(New York) Dans « l’Atelier rouge », une toile de 1911, Henri Matisse avait mis en scène ses peintures et sculptures, comme un portrait de son art. Cent onze ans plus tard, le MoMA de New York redonne vie à ce travail, en réunissant pour la première fois les œuvres dans l’œuvre.

Au centre de cette exposition (1er mai-10 septembre) du Museum of Modern Art, il y a donc l’Atelier rouge, représentation très imaginaire de l’atelier d’Henri Matisse à Issy-les-Moulineaux, en banlieue parisienne, et peinture emblématique d’un artiste à l’avant-garde, pionnier des couleurs vives, devenu l’un des plus grands peintres du XXe siècle.

Le rouge, qui envahit le sol et les murs, était « si audacieux, à l’époque », en 1911, souligne la conservatrice en chef de la peinture et de la sculpture du MoMA, Ann Temkin.  

Tout autour, le musée a réuni pour la première fois une très grande partie des objets figurant dans le tableau : six peintures, deux bronzes sculptés, une pièce en terre cuite et un plat en céramique. Elles furent réalisées par Matisse entre 1898 – il a 28 ans et sort à peine de l’école des Beaux-Arts de Paris –, et 1911, quand l’industriel et collectionneur russe Sergueï Chtchoukine, lui passe commande.  

« Chasse au trésor »

L’Atelier rouge, c’est « en réalité un portrait de sa propre vie d’artiste » à l’époque, soutient Ann Temkin.

Ainsi, le visiteur peut admirer le véritable « Corse, cour du moulin » (1898), aux inspirations impressionnistes, qui figure dans l’Atelier rouge, posé presque négligemment au sol, ou le « Nu à l’écharpe blanche » (1909), en taille réelle.  

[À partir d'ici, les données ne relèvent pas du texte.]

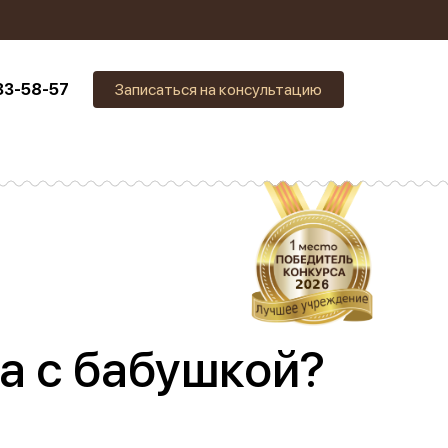
33-58-57
Записаться на консультацию
а с бабушкой?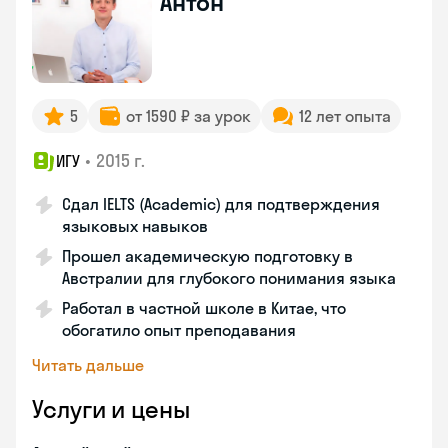
Антон
5
от 1590 ₽ за урок
12 лет опыта
•
2015 г.
ИГУ
Сдал IELTS (Academic) для подтверждения
языковых навыков
Прошел академическую подготовку в
Австралии для глубокого понимания языка
Работал в частной школе в Китае, что
обогатило опыт преподавания
Читать дальше
Услуги и цены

En grandeur nature, apparaît aussi Le Jeune Marin II (1906), portrait coloré symbolisant le courant du fauvisme. L’année précédant cette œuvre, au Salon d’automne de Paris, Matisse s’était attiré avec d’autres les foudres des critiques, et le terme de « fauve », notamment à cause de ses couleurs explosives, parfois irréelles, comme dans La femme au chapeau.

Sur dix œuvres exposées provenant du tableau, deux appartiennent déjà au MoMA, à l’instar de l’Atelier rouge, trois viennent de la Galerie nationale du Danemark, et les autres ont été glanées dans d’autres musées et des collections privées.

« Nous sommes partis à la chasse au trésor », sourit Ann Temkin, pour qui ce type d’exposition permet d’apporter un regard différent par rapport à une grande rétrospective.

« Ne submergeons pas le public avec des “Oh, c’est beaucoup d’art”. Invitons-les plutôt à faire plus amplement connaissance avec ce qu’ils regardent », défend-elle.

Des peintures de l’Atelier rouge, il en manque bien une, un grand nu sur fond rose. Matisse en avait demandé la destruction après sa mort, survenue en 1954 à Nice, à 84 ans.

L’exposition raconte aussi le parcours de l’Atelier rouge, qui fut finalement refusé par Chtchoukine. Le tableau fut racheté en 1927 par un lieu de réunion de la haute société londonienne, The Gargoyle club. Le MoMA l’a acquis en 1949.